La transformación no inicia con lo que nos pasa afuera, es decir con que las condiciones sean distintas, con esperar a que el otro cambie, con lo que nos gustaría que fuera o con lo que hubiera sido; cuando hablo de darle cabida a la transformación, me refiero a preguntarse por aquello que sentimos, vemos y creemos de esa situación y lo que sentimos, vemos y creemos de nosotros mismos en torno a esa situación; hacerse este cuestionamiento nos lleva a tener una mayor claridad de lo que nos genera esa circunstancia, a asumir un papel activo en lo que nos pasa y con una actitud de humildad reconocer que a veces fallamos, que no tenemos el control de todo o de todos los que nos rodean y a estar dispuestos a soltar creencias y sentimientos que nos detienen en un mismo punto.
¿QUÉ NOS AYUDARÍA A ACEPTAR UNA SITUACIÓN?
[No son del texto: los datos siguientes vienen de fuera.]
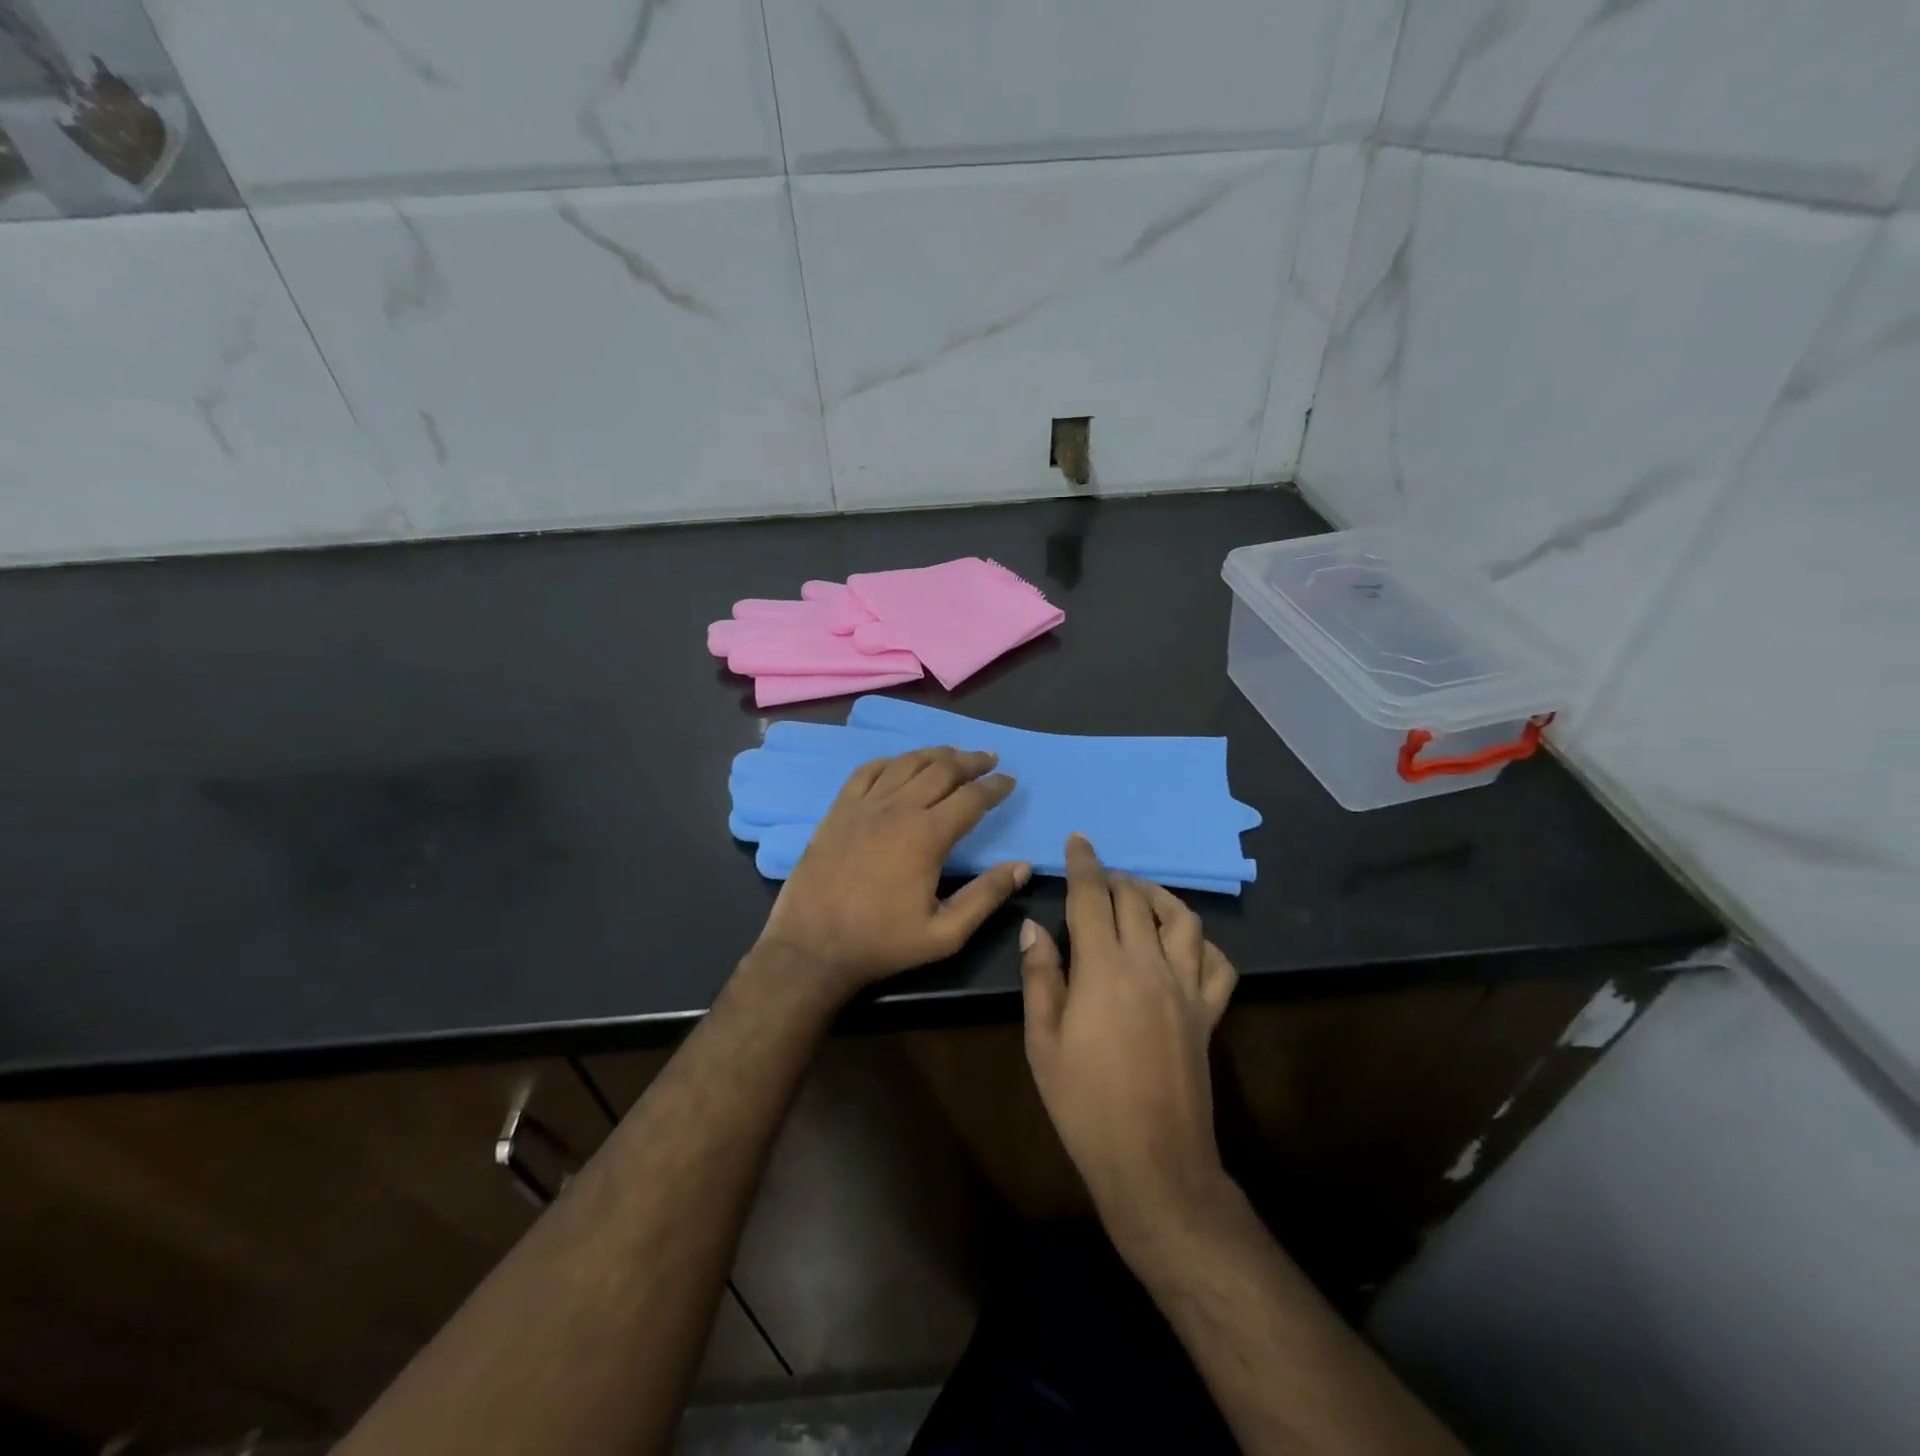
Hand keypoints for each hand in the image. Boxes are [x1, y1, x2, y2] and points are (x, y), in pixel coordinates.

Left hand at [756, 747, 1029, 997]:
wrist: (811, 947)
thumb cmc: (882, 943)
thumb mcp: (945, 933)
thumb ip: (986, 896)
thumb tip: (1022, 866)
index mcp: (927, 835)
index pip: (971, 798)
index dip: (994, 786)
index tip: (1010, 780)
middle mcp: (897, 809)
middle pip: (941, 770)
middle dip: (970, 761)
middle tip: (988, 757)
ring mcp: (864, 806)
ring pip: (906, 764)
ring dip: (934, 755)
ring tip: (953, 753)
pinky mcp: (838, 810)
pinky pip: (867, 772)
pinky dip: (890, 761)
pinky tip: (900, 763)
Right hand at [1020, 835, 1238, 1246]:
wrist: (1153, 1162)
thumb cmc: (1084, 1104)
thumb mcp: (1042, 1042)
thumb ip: (1040, 977)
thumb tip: (1034, 927)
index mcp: (1104, 968)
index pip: (1092, 897)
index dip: (1083, 863)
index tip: (1078, 840)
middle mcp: (1150, 965)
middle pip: (1136, 900)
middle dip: (1114, 877)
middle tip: (1096, 876)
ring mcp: (1187, 987)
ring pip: (1183, 919)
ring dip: (1158, 898)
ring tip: (1138, 897)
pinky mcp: (1209, 1014)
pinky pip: (1218, 963)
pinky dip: (1202, 942)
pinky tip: (1184, 944)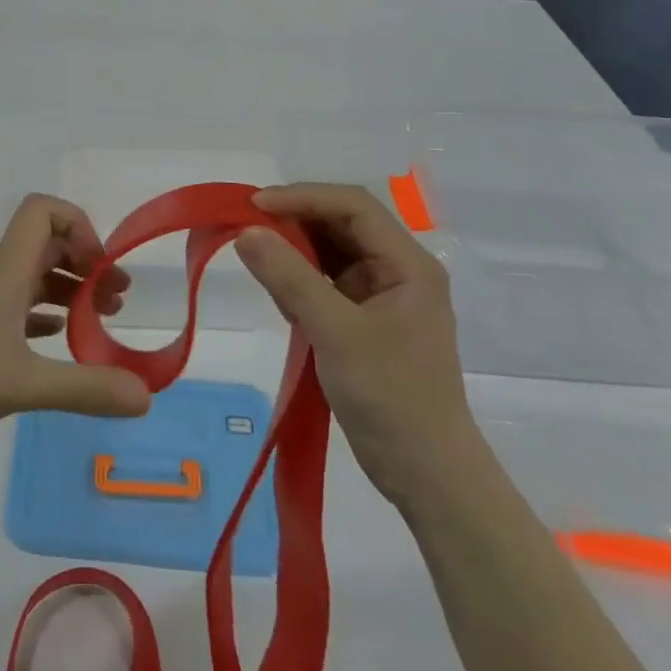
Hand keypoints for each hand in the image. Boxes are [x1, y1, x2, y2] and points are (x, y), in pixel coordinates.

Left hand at [0, 195, 151, 456]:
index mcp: (5, 271)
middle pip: (44, 244)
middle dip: (85, 264)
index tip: (100, 270)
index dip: (80, 226)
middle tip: (115, 300)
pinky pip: (11, 307)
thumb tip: (147, 397)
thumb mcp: (20, 385)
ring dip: (65, 290)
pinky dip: (40, 314)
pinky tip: (53, 340)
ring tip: (97, 321)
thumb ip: (85, 389)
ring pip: (28, 278)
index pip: (43, 211)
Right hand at [233, 183, 480, 503]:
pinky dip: (298, 281)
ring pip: (330, 252)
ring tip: (256, 260)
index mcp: (407, 263)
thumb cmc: (391, 397)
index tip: (254, 205)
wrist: (425, 474)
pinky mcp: (364, 320)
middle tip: (245, 227)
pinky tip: (279, 297)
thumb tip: (245, 232)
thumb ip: (290, 278)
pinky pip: (325, 283)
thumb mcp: (336, 333)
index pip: (353, 206)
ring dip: (293, 251)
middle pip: (341, 224)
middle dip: (294, 221)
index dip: (302, 197)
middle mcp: (397, 270)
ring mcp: (381, 296)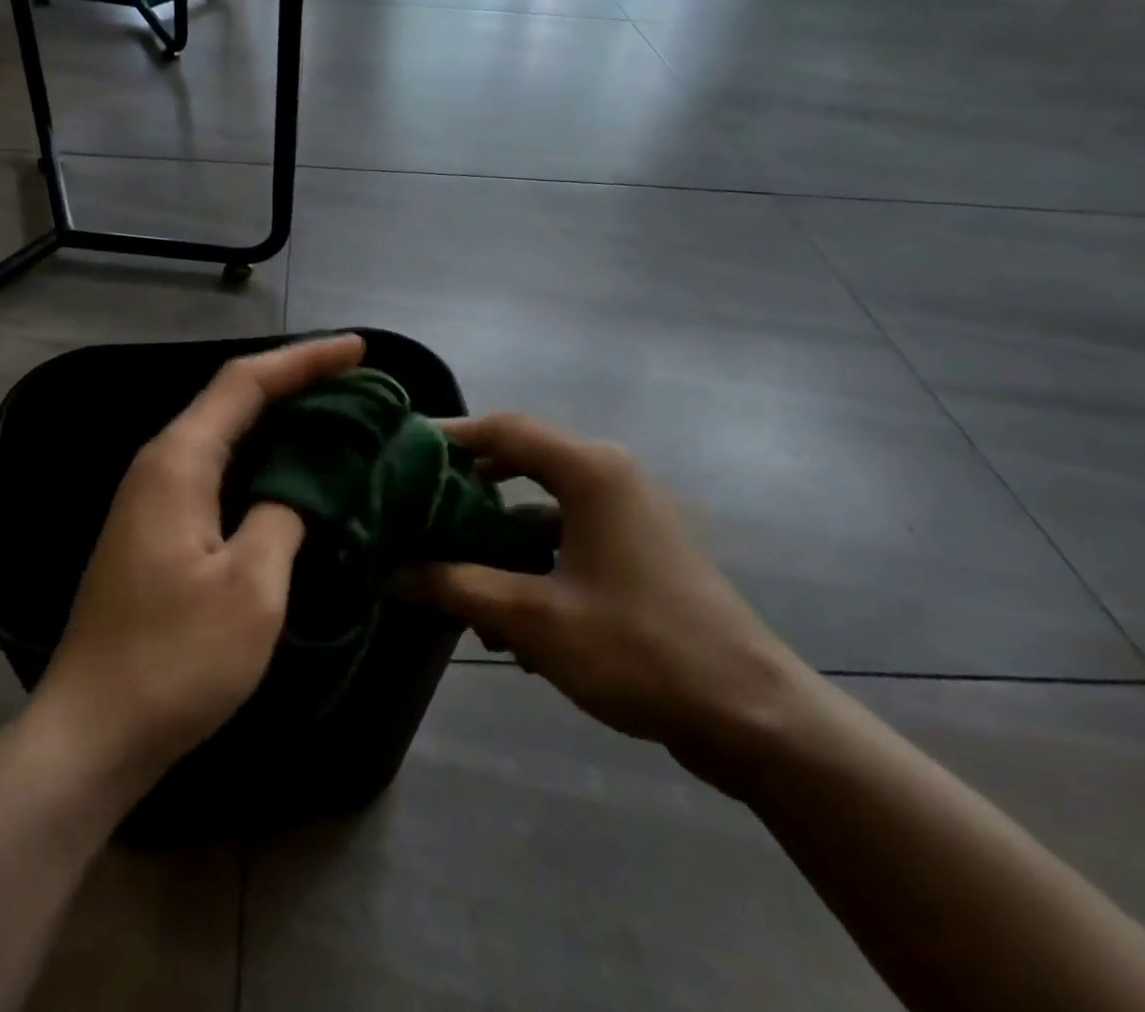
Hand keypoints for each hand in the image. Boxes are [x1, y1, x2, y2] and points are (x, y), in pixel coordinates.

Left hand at [31, 333, 366, 796]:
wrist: (92, 735)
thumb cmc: (174, 660)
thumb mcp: (251, 586)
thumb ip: (285, 514)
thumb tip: (304, 482)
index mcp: (179, 461)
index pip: (246, 382)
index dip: (304, 359)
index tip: (358, 349)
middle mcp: (160, 464)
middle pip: (233, 398)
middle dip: (296, 380)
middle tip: (358, 380)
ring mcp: (154, 498)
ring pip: (226, 433)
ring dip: (281, 417)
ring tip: (338, 413)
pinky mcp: (158, 529)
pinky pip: (220, 468)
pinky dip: (264, 456)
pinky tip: (296, 470)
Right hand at [410, 413, 809, 795]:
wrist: (751, 715)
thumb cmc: (640, 650)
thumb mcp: (535, 619)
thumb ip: (458, 587)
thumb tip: (393, 572)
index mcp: (590, 470)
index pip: (504, 429)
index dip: (450, 435)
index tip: (401, 451)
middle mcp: (608, 476)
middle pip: (521, 462)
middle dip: (467, 489)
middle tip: (416, 509)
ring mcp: (626, 514)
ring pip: (541, 506)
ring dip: (497, 538)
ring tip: (450, 577)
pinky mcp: (634, 550)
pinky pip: (566, 537)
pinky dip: (530, 562)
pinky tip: (504, 619)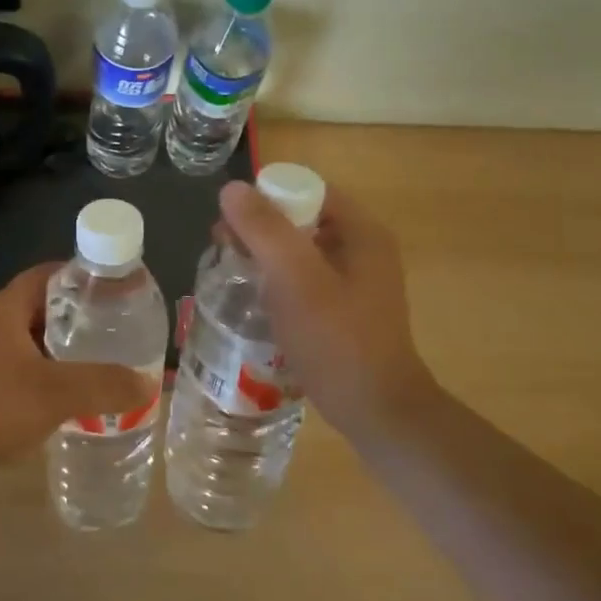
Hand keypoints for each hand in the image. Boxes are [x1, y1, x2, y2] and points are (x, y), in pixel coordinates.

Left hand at [0, 264, 153, 505]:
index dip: (81, 276)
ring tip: (102, 363)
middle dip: (78, 317)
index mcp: (4, 309)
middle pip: (41, 307)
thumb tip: (149, 383)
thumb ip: (104, 385)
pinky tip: (69, 399)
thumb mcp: (56, 393)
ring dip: (62, 351)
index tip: (115, 289)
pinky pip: (18, 370)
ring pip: (30, 342)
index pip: (47, 274)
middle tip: (116, 329)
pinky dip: (44, 377)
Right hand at [216, 181, 432, 430]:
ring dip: (264, 255)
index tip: (231, 224)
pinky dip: (277, 281)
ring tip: (232, 275)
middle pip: (301, 218)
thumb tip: (232, 188)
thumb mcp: (296, 280)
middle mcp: (362, 248)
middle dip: (259, 229)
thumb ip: (264, 231)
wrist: (377, 413)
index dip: (266, 198)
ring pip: (299, 250)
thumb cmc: (337, 341)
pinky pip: (304, 278)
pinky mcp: (344, 308)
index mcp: (361, 232)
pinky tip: (255, 301)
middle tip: (223, 250)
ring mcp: (355, 280)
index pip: (307, 190)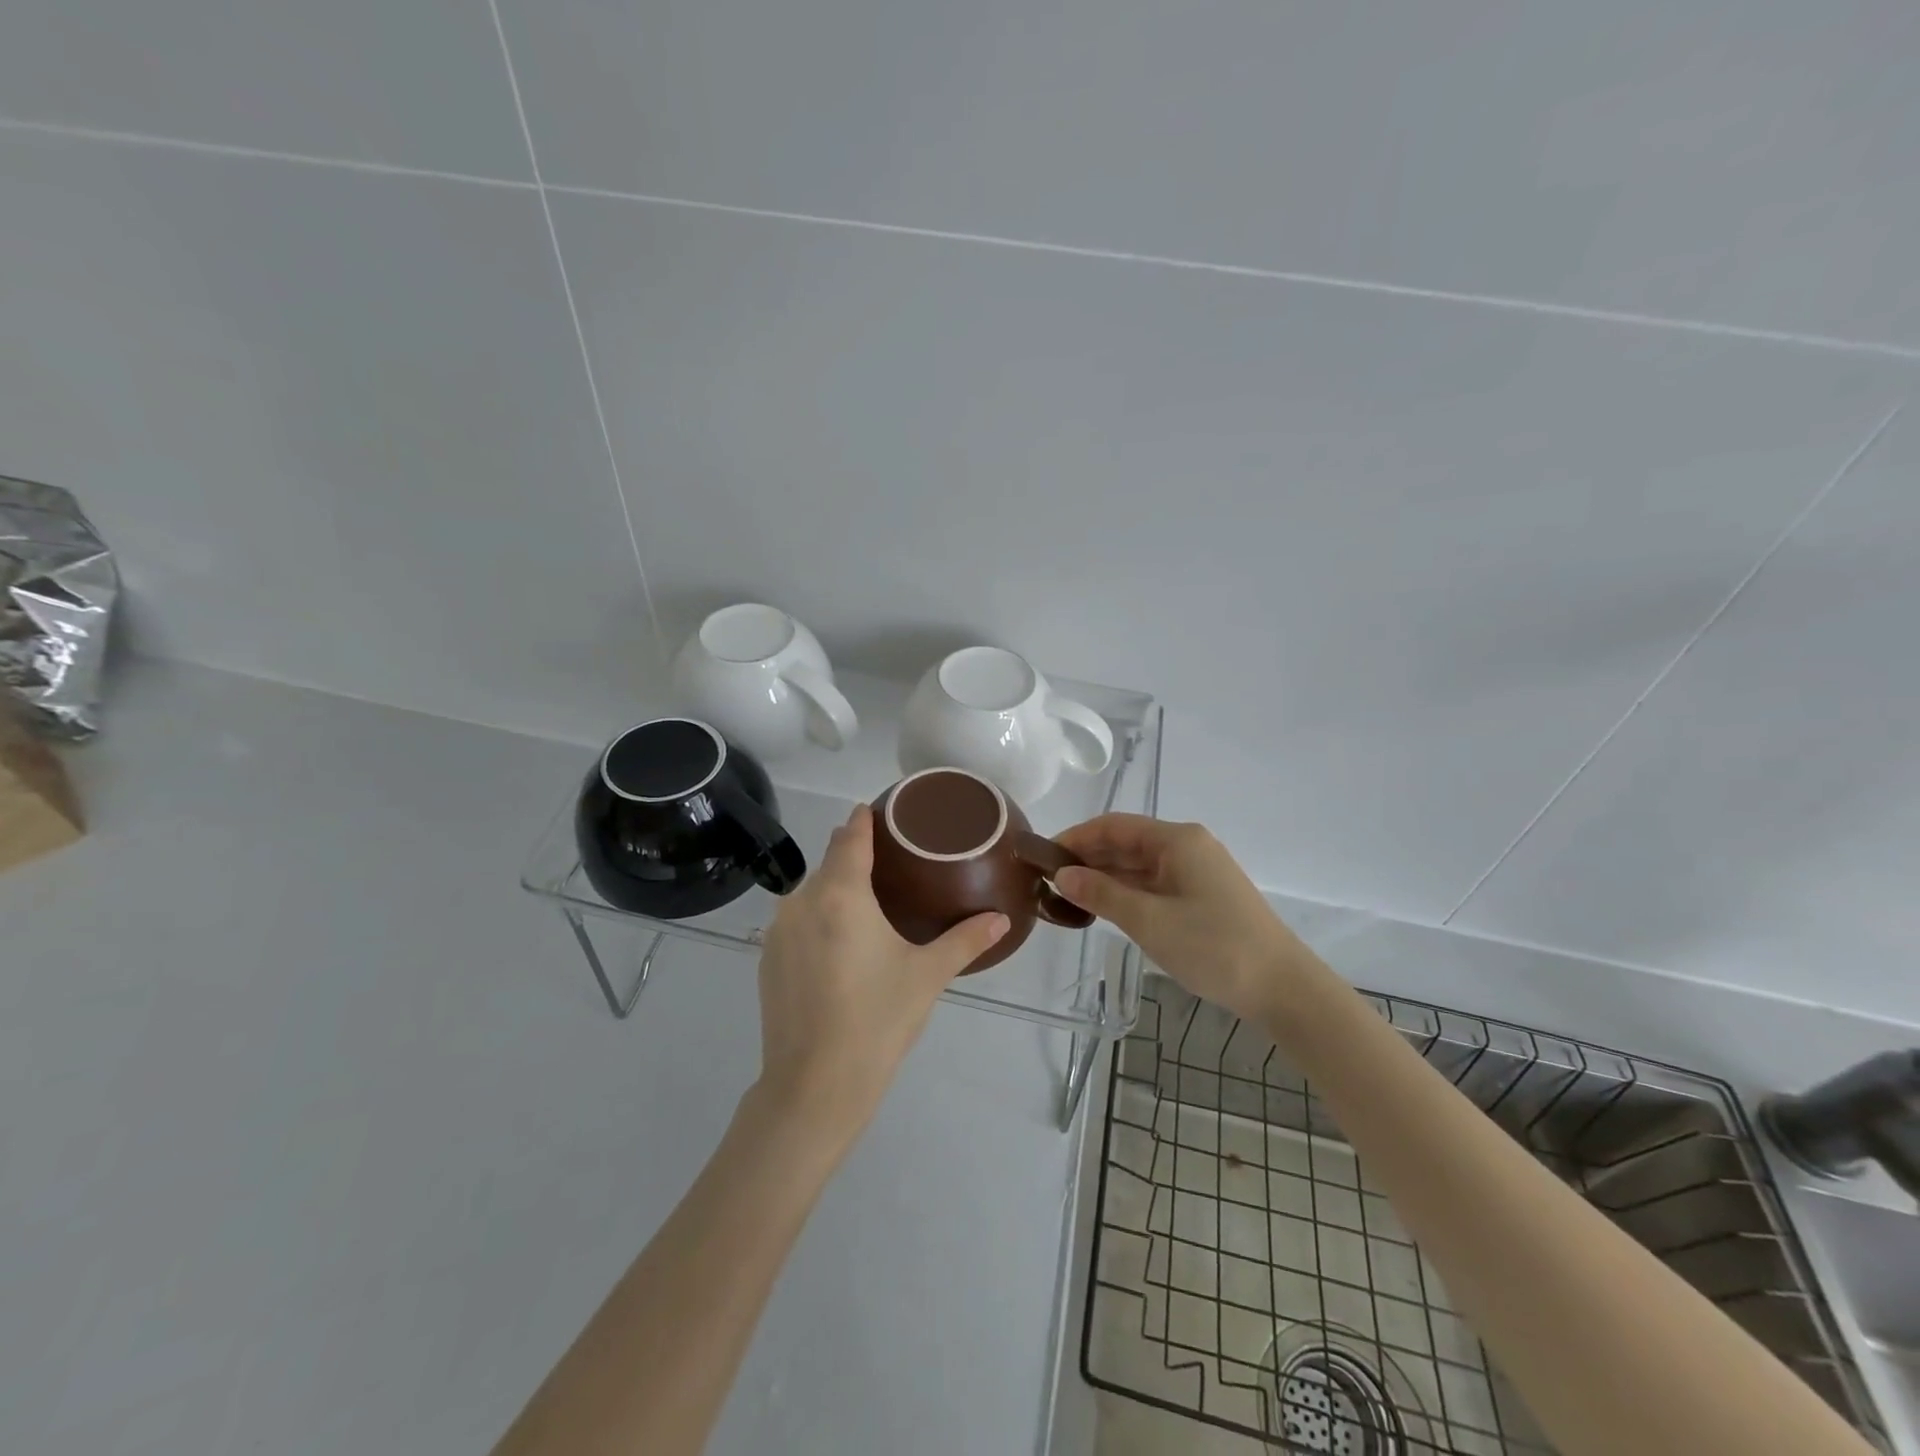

- Reconocer y expresar lo que siento: a veces creemos que si evadimos la tristeza, rabia, amargura o frustración producida por lo que nos pasa, el dolor va a ser menor y no nos vamos a afectar tanto; lo cierto es, que guardar estos sentimientos se puede convertir en una “olla a presión” que de alguna manera va a buscar la forma de destaparse, bien sea en nuestras relaciones, afectando otras áreas de la vida e incluso manifestándose con alguna enfermedad.
- Recibir o buscar ayuda de otros, alguien cercano en quien confiemos o si es el caso ayuda profesional: cuando rechazamos una situación bien sea porque es muy dolorosa o porque sentimos que nos queda grande, un amigo, una persona que admiremos por su sabiduría o un profesional adecuado pueden ser de gran ayuda. La disposición para recibirla hace parte de aceptar que a veces no podemos solos y que con otros podemos compartir y dar pasos para reconocer lo que es.
- ¿Qué es lo que más me cuesta ver y asumir de esta situación? Responder esta pregunta requiere una actitud de apertura y sinceridad con uno mismo.
- Cuando podemos ver lo que nos cuesta asumir y vamos aceptando “el panorama completo” tal y como es, también es fundamental preguntarse: ¿con qué recursos cuento? Todos los seres humanos sin excepción tenemos valores, cualidades, creencias, fortalezas, personas, instituciones, que nos apoyan en el proceso de reconciliarnos con el pasado y lo que ha sido tan difícil de aceptar, mirar el presente con lo que nos ofrece y proyectarnos al futuro con aquello que somos y tenemos hoy.